Mönchengladbach - Nach Eintracht Frankfurts höchstem Bundesliga-Auswärtssieg seit 16 Jahren sah sich Trainer Michael Skibbe in seiner Spielphilosophie bestätigt.

"Alles, was wir uns in über einem Jahr an Spielstärke aufgebaut haben, darf nach zwei Niederlagen nicht nur in Rennen und Kämpfen enden", sagte Skibbe nach dem glanzvollen 4:0 (2:0)-Erfolg der Hessen bei Borussia Mönchengladbach.

Den drohenden Fehlstart haben die Hessen mit einer spielerisch beeindruckenden Leistung abgewendet, "Sorgenkind" Theofanis Gekas avancierte mit seinen beiden Toren (35. und 64.) dabei zum Matchwinner.

Gekas läuft und trifft

Der Grieche, der im ersten Spiel bei Hannover 96 restlos enttäuscht hatte und gegen den Hamburger SV nur als Joker aufgeboten worden war, rechtfertigte damit seinen Einsatz von Beginn an.

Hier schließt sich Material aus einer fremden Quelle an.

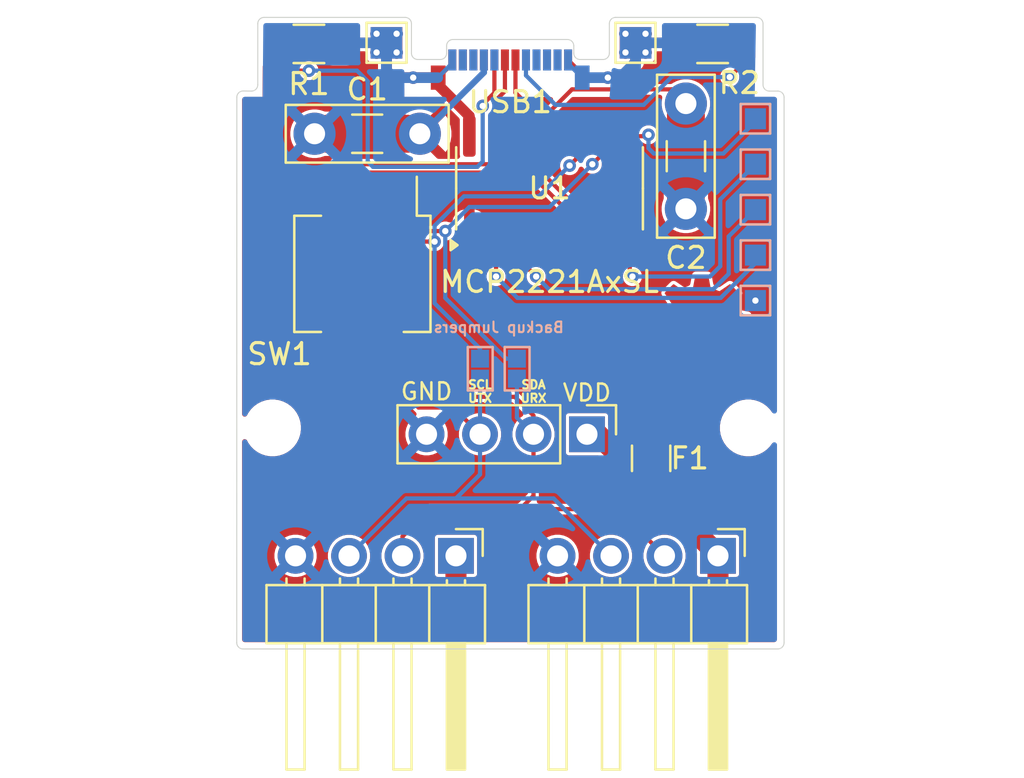
<source format=kicad_pcb>
(kicad_pcb
	(version 20241229)
	(generator "pcbnew")
	(generator_version "9.0")
	(general
		(thickness 0.8)
		(legacy_teardrops no)
	)
	(paper "A4")
	(layers
		(0 "F.Cu" signal)
		(2 "B.Cu" signal)
		(9 "F.Adhes" user "F.Adhesive")
		(11 "B.Adhes" user "B.Adhesive")
		(13 "F.Paste" user)
		(15 "B.Paste" user)
		(5 "F.SilkS" user "F.Silkscreen")
		(7 "B.SilkS" user "B.Silkscreen")
		(1 "F.Mask" user)
		(3 "B.Mask" user)
		(17 "Dwgs.User" user "User.Drawings")
		(19 "Cmts.User" user "User.Comments")
		(21 "Eco1.User" user "User.Eco1")
		(23 "Eco2.User" user "User.Eco2")
		(25 "Edge.Cuts" user)
		(27 "Margin" user)
		(31 "F.CrtYd" user "F.Courtyard")
		(29 "B.CrtYd" user "B.Courtyard")
		(35 "F.Fab" user)
		(33 "B.Fab" user)
		(39 "User.1" user)
		(41 "User.2" user)
		(43 "User.3" user)
		(45 "User.4" user)
	)
	(setup
		(stackup
			(layer "F.SilkS"
				(type "Top Silk Screen")
			)
			(layer "F.Paste"
				(type "Top Solder Paste")
			)
			(layer "F.Mask"
				(type "Top Solder Mask")
				(thickness 0.01)
			)
			(layer "F.Cu"
				(type "copper")
				(thickness 0.035)
			)
			(layer "dielectric 1"
				(type "core")
				(thickness 0.71)
				(material "FR4")
				(epsilon_r 4.5)
				(loss_tangent 0.02)
			)
			(layer "B.Cu"
				(type "copper")
				(thickness 0.035)
			)
			(layer "B.Mask"
				(type "Bottom Solder Mask")
				(thickness 0.01)
			)
			(layer "B.Paste"
				(type "Bottom Solder Paste")
			)
			(layer "B.SilkS"
				(type "Bottom Silk Screen")
			)
			(copper_finish "None")
			(dielectric_constraints no)
		)
		(pad_to_mask_clearance 0)
		(allow_soldermask_bridges_in_footprints no)
		(tenting front back)
		(pcbplotparams
			(layerselection 0x00000000_00000000_55555555_5755fffe)
			(plot_on_all_layers_selection 0x00000000_00000000_00000000_00000000)
			(disableapertmacros no)
			(usegerberextensions no)
			(usegerberattributes yes)
			(usegerberadvancedattributes yes)
			(creategerberjobfile yes)
			(dashed_line_dash_ratio 12.000000)
			(dashed_line_gap_ratio 3.000000)
			(svgprecision 4)
			(plotframeref no)
			(mode 1)
			(useauxorigin no)
			(hpglpennumber 1)
			(hpglpenspeed 20)
			(hpglpendiameter 15.000000)
			(pdf_front_fp_property_popups yes)
			(pdf_back_fp_property_popups yes)
			(pdf_metadata yes)
			(pdf_single_document no)
			(dxfpolygonmode yes)
			(dxfimperialunits yes)
			(dxfusepcbnewfont yes)
			(psnegative no)
			(psa4output no)
			(plot_black_and_white yes)
			(sketchpadsonfab no)
			(plotpadnumbers no)
			(hidednponfab no)
			(sketchdnponfab yes)
			(crossoutdnponfab yes)
			(subtractmaskfromsilk no)
			(outputformat 1)
			(mirror no)
			(drillshape 0)
			(scaleselection 1)
			(outputdirectory "Gerbers/")
		)
	)
	(net 0 "")
	(net 1 "Net-(D1-A)")
	(net 2 "GND")
	(net 3 "Net-(U1-VUSB)")
	(net 4 "Net-(U1-D-)")
	(net 5 "Net-(D4-A)")
	(net 6 "Net-(U1-D+)")
	(net 7 "Net-(D3-A)")
	(net 8 "unconnected-(U1-~{RST}-Pad4)")
	(net 9 "Net-(D2-A)")
	(net 10 "Net-(U1-SCL)")
	(net 11 "Out0")
	(net 12 "Net-(U1-URx)")
	(net 13 "Net-(U1-SDA)")
	(net 14 "Out1")
	(net 15 "Net-(U1-UTx)")
	(net 16 "Net-(USB1-CC)")
	(net 17 "Net-(USB1-VCONN)")
	(net 18 "Net-(U1-VDD)")
	(net 19 "Vo")
	(footprint "Connector_PinHeader_2.54mm:PinHeader_1x04_P2.54mm_Horizontal" (layer "F.Cu") (at 94.234 82.737 -90))
	(footprint "Resistor_SMD:R_1206_3216Metric" (layer "F.Cu") (at 87.249 58.42))
	(footprint "TestPoint:TestPoint_Pad_1.5x1.5mm" (layer "F.Cu") (at 90.9376 58.3659))
	(footprint "Package_SO:SOIC-14_3.9x8.7mm_P1.27mm" (layer "F.Cu") (at 98.679 65.278 90))
	(footprint "Capacitor_THT:C_Disc_D7.5mm_W2.5mm_P5.00mm" (layer "F.Cu") (at 92.5176 62.6872 180))
	(footprint "Connector_PinHeader_2.54mm:PinHeader_1x04_P2.54mm_Vertical" (layer "F.Cu") (at 100.457 76.962 -90))
	(footprint "LOGO" (layer "F.Cu") (at 105.918 72.136))
	(footprint "MountingHole:MountingHole_2.2mm_M2" (layer "F.Cu") (at 85.52 76.66))
	(footprint "Connector_USB:USB_C_Plug_Molex_105444" (layer "F.Cu") (at 96.81 59.142))
	(footprint "Fuse:Fuse_1206_3216Metric" (layer "F.Cu") (at 103.505 78.105 -90))
	(footprint "Capacitor_THT:C_Disc_D7.5mm_W2.5mm_P5.00mm" (layer "F.Cu") (at 105.156 61.254 -90))
	(footprint "TestPoint:TestPoint_Pad_1.5x1.5mm" (layer "F.Cu") (at 102.7613 58.3659))
	(footprint "MountingHole:MountingHole_2.2mm_M2" (layer "F.Cu") (at 108.12 76.66))
	(footprint "Capacitor_SMD:C_1206_3216Metric_Pad1.33x1.80mm_HandSolder" (layer "F.Cu") (at 105.156 63.754 90))
	(footprint "Button_Switch_SMD:SW_DIP_SPSTx04_Slide_Copal_CHS-04B_W7.62mm_P1.27mm" (layer "F.Cu") (at 89.789 69.342 -90))
	(footprint "Connector_PinHeader_2.54mm:PinHeader_1x04_P2.54mm_Horizontal" (layer "F.Cu") (at 106.68 82.737 -90))
	(footprint "Capacitor_SMD:C_1206_3216Metric_Pad1.33x1.80mm_HandSolder" (layer "F.Cu") (at 90.0176 62.6872))
	(footprint "Resistor_SMD:R_1206_3216Metric" (layer "F.Cu") (at 106.426 58.42 180))
	(footprint "Custom Parts:Jumper Pads" (layer "B.Cu") (at 97.1296 73.2704 180))
	(footprint "TestPoint:TestPoint_Pad_1.0x1.0mm" (layer "B.Cu") (at 108.458 61.976 180))
	(footprint (layer "B.Cu") (at 102.7684 58.3692 180))
	(footprint "TestPoint:TestPoint_Pad_1.0x1.0mm" (layer "B.Cu") (at 108.458 70.612 180))
	(footprint "TestPoint:TestPoint_Pad_1.0x1.0mm"
		(layer "B.Cu")
		(uuid "597bc0f4-2b8c-42dc-821c-8de636c3d09b")
		(at 108.458 68.453 180)
		(descr "SMD rectangular pad as test Point, square 1.0mm side length")
		(tags "test point SMD pad rectangle square")
		(property "Reference" "REF**"
			(at 0 1.448 0)
			(layer "B.SilkS")
			(hide yes)
			(uuid "c3cb1ce0-5280-4d8b-9aac-79fcad6aaa7c")
			(effects
				(font
					(size 1 1)
					(thickness 0.15)
				)
				(justify mirror)
			)
		)
		(property "Value" "TestPoint_Pad_1.0x1.0mm"
			(at 0 -1.55 0)
			(layer "B.Fab")
			(hide yes)
			(uuid "77363359-ea96-4e48-910b-6e64a2129870")
			(effects
				(font
					(size 1 1)
					(thickness 0.15)
				)
				(justify mirror)
			)
		)
		(property "Datasheet" ""
			(at 0 0 0)
			(unlocked yes)
			(layer "B.Fab")
			(hide yes)
			(uuid "fae742d6-05ae-468a-85f4-88c003ad2ae6")
			(effects
				(font
					(size 1.27 1.27)
					(thickness 0.15)
				)
				(justify mirror)
			)
		)
		(property "Description" ""
			(at 0 0 0)
			(unlocked yes)
			(layer "B.Fab")
			(hide yes)
			(uuid "f7dac74b-032b-488a-8fd3-2426e79b6ead")
			(effects
				(font
					(size 1.27 1.27)
					(thickness 0.15)
				)
				(justify mirror)
			)
		)
		(attr exclude_from_pos_files exclude_from_bom)
		(fp_line
			(start 0.7 0.7)
			(end 0.7 -0.7)
			(stroke
				(width 0.12)
				(type solid)
			)
			(layer "B.SilkS")
			(uuid "ab5a5238-3189-4ed8-9a82-578278ab0791")
		)
		(fp_line
			(start 0.7 -0.7)
			(end -0.7 -0.7)
			(stroke
				(width 0.12)
				(type solid)
			)
			(layer "B.SilkS")
			(uuid "5f1b607a-e409-4120-ae3a-0b716cdf99a1")
		)
		(fp_line
			(start -0.7 0.7)
			(end 0.7 0.7)
			(stroke
				(width 0.12)
				(type solid)
			)
			(layer "B.SilkS")
			(uuid "ee52b002-f466-4ab1-92d9-f6ba8f063e3a")
		)
		(fp_line
			(start -0.7 -0.7)
			(end -0.7 0.7)
			(stroke
				(width 0.12)
				(type solid)
			)
			(layer "B.SilkS")
			(uuid "088585f3-f93d-4f69-b40c-fed23fb52f2b")
		)
		(fp_line
			(start 1 -1)
			(end 1 1)
			(stroke
				(width 0.05)
				(type solid)
			)
			(layer "B.CrtYd")
			(uuid "70128ced-c75f-4887-82bf-36f51c01bdaf")
		)
		(fp_line
			(start 1 -1)
			(end -1 -1)
			(stroke
				(width 0.05)
				(type solid)
			)
			(layer "B.CrtYd")
			(uuid "415b3ae1-f809-4533-a933-a989fc746c93")
		)
		(fp_line
			(start -1 1)
			(end 1 1)
			(stroke
				(width 0.05)
				(type solid)
			)
			(layer "B.CrtYd")
			(uuid "028e936f-0b0e-4f50-b4d3-e11127d53245")
		)
		(fp_line
			(start -1 1)
			(end -1 -1)
			(stroke
				(width 0.05)
				(type solid)
			)
			(layer "B.CrtYd")
			(uuid "36c
... [224455 chars truncated]
</source>
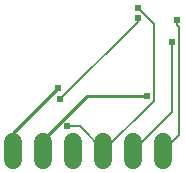
<source format=gbr>
G04 EAGLE Gerber RS-274X export*
G75*
%MOMM*%
%FSLAX34Y34*%
%LPD*%
%INBottom Copper*%
%IPPOS*%
%AMOC8*
5,1,8,0,0,1.08239X$1,22.5*%
G01*
%ADD10C,1.524000*%
%ADD11C,0.152400*%
%ADD12C,0.604000*%
%ADD13C,0.254000*%


D10*
X38100Y20320D02*
X38100Y35560D01*
X63500Y35560D02*
X63500Y20320D01*
X88900Y20320D02*
X88900Y35560D01*
X114300Y35560D02*
X114300Y20320D01*
X139700Y20320D02*
X139700Y35560D01*
X165100Y35560D02*
X165100Y20320D01*
D11*
X140208Y28956D02*
X139700Y27940D01*
X172212Y60960D02*
X172212Y120396D01*
X172212Y60960D02*
X140208Y28956D01*
X139700Y27940D01*
D12*
X172212Y120396D03*
D13*
X150876Y74676D02*
X100584Y74676D01*
X64008Y38100D01*
X64008Y28956D01*
D11*
X63500Y27940D01*
D12*
X150876Y74676D03*
D11*
X143256Y137160D02*
X143256Y140208D01*
X143256Y137160D02*
X77724Y71628D01*
D12*
X143256Y140208D03*
X77724Y71628D03*
D11*
X83820Y48768D02*
X94488Y48768D01*
X114300Y28956D01*
X114300Y27940D01*
D12*
X83820Y48768D03*
X143281Y149296D03*
D11*
X143281Y148764D01*
X156944Y135102D01*
X156944Y70584D01*
X114300Y27940D01*
D13*
X38100Y27940D02*
X38100Y42672D01*
X76200Y80772D01*
D12*
X76200Y80772D03*
D11*
X176784Y134112D02*
X176784Y138684D01*
X176784Y134112D02*
X178308Y132588D01*
X178308Y41148D01*
X166116Y28956D01*
X165100Y27940D01*
D12*
X176784Y138684D03*
M02*

</source>
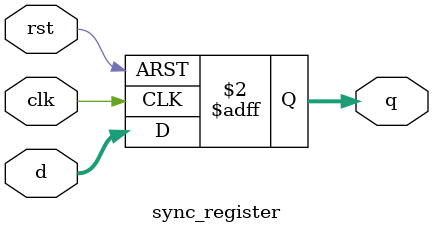
<source format=sv>

module shift_bidir_sync #(parameter WIDTH = 16) (
    input wire clk,
    input wire rst,
    input wire dir,  // 0:left, 1:right
    input wire [WIDTH-1:0] din,
    output wire [WIDTH-1:0] dout
);

    // Internal signal for shifted data
    wire [WIDTH-1:0] shifted_data;
    // Internal signal for output register
    wire [WIDTH-1:0] reg_out;

    // Shift Logic Submodule Instance
    shift_logic #(.WIDTH(WIDTH)) u_shift_logic (
        .shift_dir(dir),
        .data_in(din),
        .data_out(shifted_data)
    );

    // Output Register Submodule Instance
    sync_register #(.WIDTH(WIDTH)) u_sync_register (
        .clk(clk),
        .rst(rst),
        .d(shifted_data),
        .q(reg_out)
    );

    assign dout = reg_out;

endmodule

// -----------------------------------------------------------------------------
// Submodule: shift_logic
// Function: Performs a one-bit left or right shift based on the direction input
// -----------------------------------------------------------------------------
module shift_logic #(parameter WIDTH = 16) (
    input wire shift_dir,                // 0:left, 1:right
    input wire [WIDTH-1:0] data_in,
    output wire [WIDTH-1:0] data_out
);
    assign data_out = shift_dir ? (data_in >> 1) : (data_in << 1);
endmodule

// -----------------------------------------------------------------------------
// Submodule: sync_register
// Function: Synchronous register with asynchronous reset
// -----------------------------------------------------------------------------
module sync_register #(parameter WIDTH = 16) (
    input wire clk,
    input wire rst,
    input wire [WIDTH-1:0] d,
    output reg [WIDTH-1:0] q
);
    always @(posedge clk or posedge rst) begin
        if (rst) begin
            q <= {WIDTH{1'b0}};
        end else begin
            q <= d;
        end
    end
endmodule
</source>
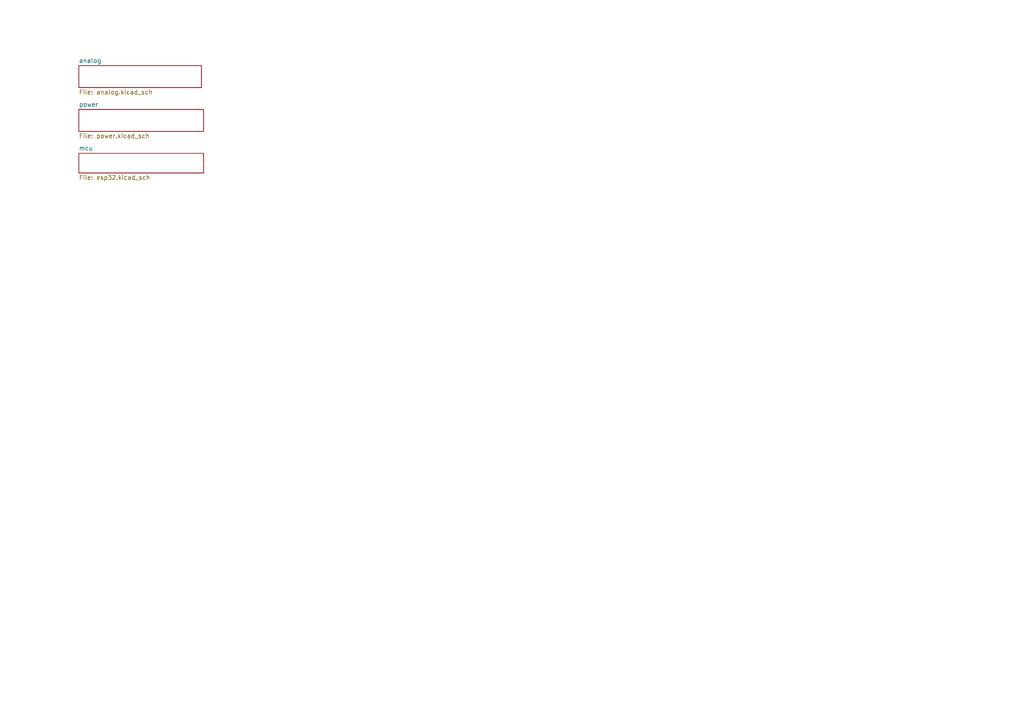
<source format=kicad_sch>
(kicad_sch
	(version 20231120)
	(generator "eeschema")
	(generator_version "8.0")
	(uuid "c6c2037b-4847-4b51-88cd-2a2d03cf9719")
	(paper "A4")
	(lib_symbols)
	(no_connect
		(at -1151.89 -22.86)
		(uuid "8e4ea28e-4642-4db4-a9a0-3c2d0d7dff37")
	)
	(bus_entry
		(at -1151.89 -22.86)
		(size 2.54 2.54)
		(stroke
			(width 0)
			(type default)
		)
		(uuid "87ceda09-d69c-410f-a0d3-81fe7ae60c90")
	)
	(sheet
		(at 22.86 44.45)
		(size 36.195 5.715)
		(fields_autoplaced yes)
		(stroke
			(width 0.1524)
			(type solid)
		)
		(fill
			(color 0 0 0 0.0000)
		)
		(uuid "31ce7126-dff1-45bb-b7da-b264ede8ca3e")
		(property "Sheetname" "mcu"
			(at 22.86 43.7384 0)
			(effects
				(font
					(size 1.27 1.27)
				)
				(justify left bottom)
			)
		)
		(property "Sheetfile" "esp32.kicad_sch"
			(at 22.86 50.7496 0)
			(effects
				(font
					(size 1.27 1.27)
				)
				(justify left top)
			)
		)
		(instances
			(project "base-board"
				(path "/c6c2037b-4847-4b51-88cd-2a2d03cf9719"
					(page "2")
				)
			)
		)
	)
	(sheet
		(at 22.86 31.75)
		(size 36.195 6.35)
		(fields_autoplaced yes)
		(stroke
			(width 0.1524)
			(type solid)
		)
		(fill
			(color 0 0 0 0.0000)
		)
		(uuid "8827a997-4fbf-44c1-b5f0-613ad468c4cb")
		(property "Sheetname" "power"
			(at 22.86 31.0384 0)
			(effects
				(font
					(size 1.27 1.27)
				)
				(justify left bottom)
			)
		)
		(property "Sheetfile" "power.kicad_sch"
			(at 22.86 38.6846 0)
			(effects
				(font
					(size 1.27 1.27)
				)
				(justify left top)
			)
		)
		(instances
			(project "base-board"
				(path "/c6c2037b-4847-4b51-88cd-2a2d03cf9719"
					(page "3")
				)
			)
		)
	)
	(sheet
		(at 22.86 19.05)
		(size 35.56 6.35)
		(fields_autoplaced yes)
		(stroke
			(width 0.1524)
			(type solid)
		)
		(fill
			(color 0 0 0 0.0000)
		)
		(uuid "d127ea89-02c5-45e6-b8f2-3bae39b72911")
		(property "Sheetname" "analog"
			(at 22.86 18.3384 0)
			(effects
				(font
					(size 1.27 1.27)
				)
				(justify left bottom)
			)
		)
		(property "Sheetfile" "analog.kicad_sch"
			(at 22.86 25.9846 0)
			(effects
				(font
					(size 1.27 1.27)
				)
				(justify left top)
			)
		)
		(instances
			(project "base-board"
				(path "/c6c2037b-4847-4b51-88cd-2a2d03cf9719"
					(page "4")
				)
			)
		)
	)
	(sheet_instances
		(path "/"
			(page "1")
		)
	)
)
</source>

"Ich habe ihm gesagt, dass er mehr laufen muss. Er hat sich körperlich sehr gut behauptet", erklärte Skibbe. 285592(Die Bilder des Spiels)

Gekas profitierte im Sturm aber auch von einem starken Mittelfeld.

Bruchhagen "sehr erleichtert"

Halil Altintop, Alexander Meier und Benjamin Köhler zogen geschickt die Fäden und leiteten immer wieder gefährliche Angriffe ein.

"Wir sind sehr erleichtert", meinte der Frankfurter Vorstandsvorsitzende Heribert Bruchhagen nach dem Befreiungsschlag, bei dem Köhler (24.) und Patrick Ochs mit einem sehenswerten Heber (50.) die weiteren Treffer erzielten.

Abwehrspieler Maik Franz richtete nach dem ersten Erfolgserlebnis der Saison den Blick sofort in die Zukunft. (DATENCENTER: Ergebnisse und Tabelle)

Für Franz steht das Ziel fest

"50 Punkte sind das Ziel. Wenn wir öfters so spielen, können wir es schaffen", meinte Franz.

"Wir hatten aber auch das Glück auf unserer Seite", fügte der Innenverteidiger an.

Franz dachte dabei an die Szene in der 34. Minute, als Gladbachs Torjäger Mohamadou Idrissou den Ball ins Tor köpfte, Schiedsrichter Jochen Drees aber den möglichen Ausgleich wegen einer Behinderung von Frankfurts Schlussmann Oka Nikolov nicht anerkannte.

Hätte Idrissous Treffer zählen müssen?

"Ich bleibe dabei. Es ist ein Kontakt da", meinte Drees auch nach Ansicht der TV-Bilder.

Diese Meinung hatte er allerdings exklusiv. Besonders die Gladbacher beurteilten die Szene vollkommen anders.

"Ein klares Tor", sagte Idrissou. Besonders bitter für die Borussia: Fast im Gegenzug traf Gekas zum 0:2. "Das war ein Knackpunkt", meinte Sportdirektor Max Eberl.

Gladbach nicht wiederzuerkennen

Im Gegensatz zur vorangegangenen 6:3-Gala bei Bayer Leverkusen war der fünfmalige deutsche Meister aber nicht wiederzuerkennen und wartet damit weiter auf den ersten Heimsieg der Saison.

Frankfurt sei die spielerisch reifere Mannschaft gewesen, so Trainer Michael Frontzeck, dessen Team im Spielaufbau, im Abwehrverhalten und bei der Chancenverwertung Schwächen offenbarte.

"Aus diesem Spiel müssen wir lernen", meinte Frontzeck.